Latif Bolat will present “Healing Sounds of Ancient Turkey,” an evening of Turkish Sufi mystic music, poetry and images on Thursday, Nov. 10, at 8 p.m. in the Richard and Lucille Ice Auditorium in Melrose Hall at Linfield. A pre-concert lecture, “One thousand years of Turkish mystic Sufi poetry, philosophy, music and rituals,” will be held at 7 p.m. in Ice.
Bolat will present music, poetry, Sufi mystic stories and images from the ancient land of Turkey. He will perform Turkish folk music and devotional Sufi songs, known as Ilahi and Nefes, from the Anatolian peninsula. The lyrics are taken largely from mystic poets including Yunus Emre, Niyazi Misri and others. Throughout the program, which also includes sacred ballads composed by Bolat, devotional poetry will be recited from 13th Century Sufi poets Yunus Emre and Rumi, and images of Turkish people and scenery will be reflected on a screen.
In addition to presenting the lecture and performance, Bolat will also meet with music, religious studies, sociology and anthropology students while on campus.
Bolat possesses a vast repertoire, ranging from Sufi devotional songs and Turkish folk music to classical pieces. His performances draw on ancient texts and employ traditional instrumentation such as the baglama (long necked lute), and he is often accompanied by other Turkish traditional instruments such as oud, bendir and ney flute. He has performed at festivals and concerts around the world. In addition to Carnegie Hall concerts and lectures, he has recorded four CDs, appeared numerous times on TV and radio and composed music for the PBS documentary “Mohammed: Legacy of a Prophet” and George Lucas’s TV series “Young Indiana Jones.” He is also the co-author of a Turkish Sufi poetry book, “Quarreling with God.” For the past 10 years, he has led educational cultural tours to Turkey.
Bolat is a native of the Turkish Mediterranean town of Mersin. After receiving his degree in folklore and music at Gazi University in Ankara, Turkey, he taught traditional music throughout the country. He went on to manage Ankara Halk Tiyatrosu, a musical theater company, which performed traditional musical plays. Bolat also received further degrees in Turkish history and Middle East religion and politics from Ankara University and an MBA from San Francisco State University.
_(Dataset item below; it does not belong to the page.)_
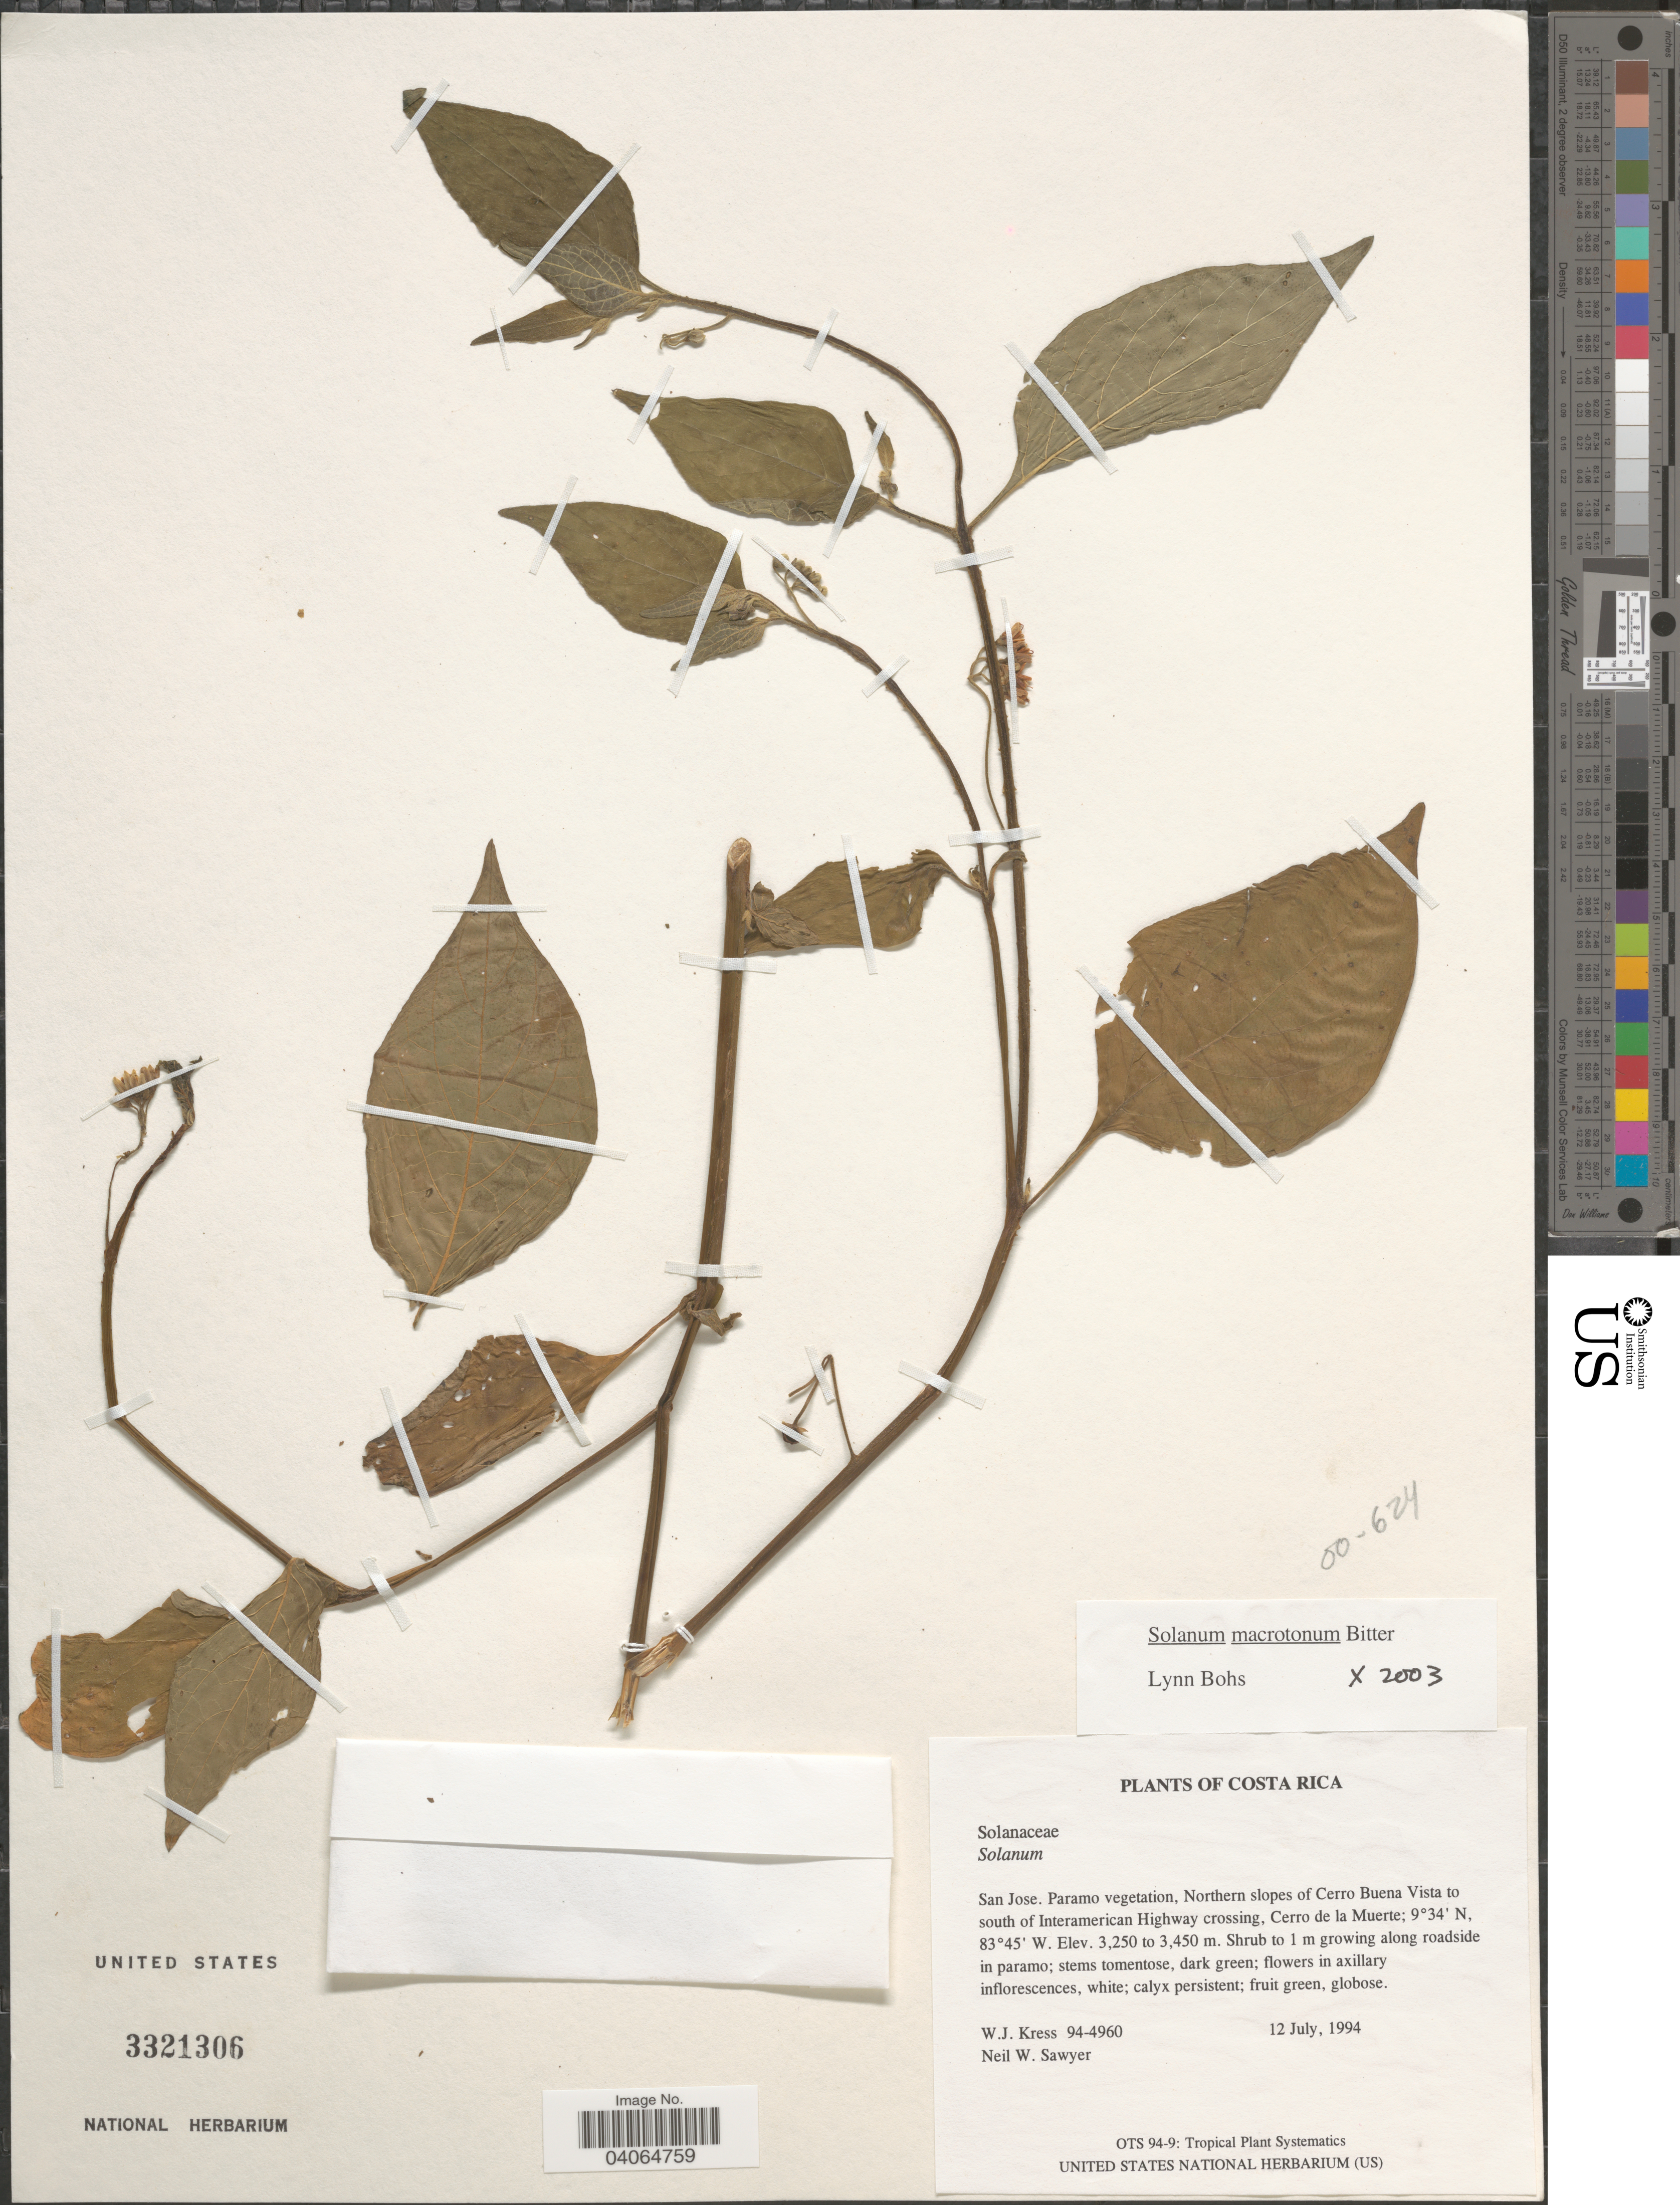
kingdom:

The program is sponsored by the Department of Religious Studies, the Chaplain’s Office and the Frazee Lecture in Bible and Religion, established by friends and family in honor of Gordon G. Frazee, who served Linfield for 32 years as chaplain and professor of religion. The Frazee fund is used to underwrite an annual lecture under the auspices of the Linfield Religious Studies Department.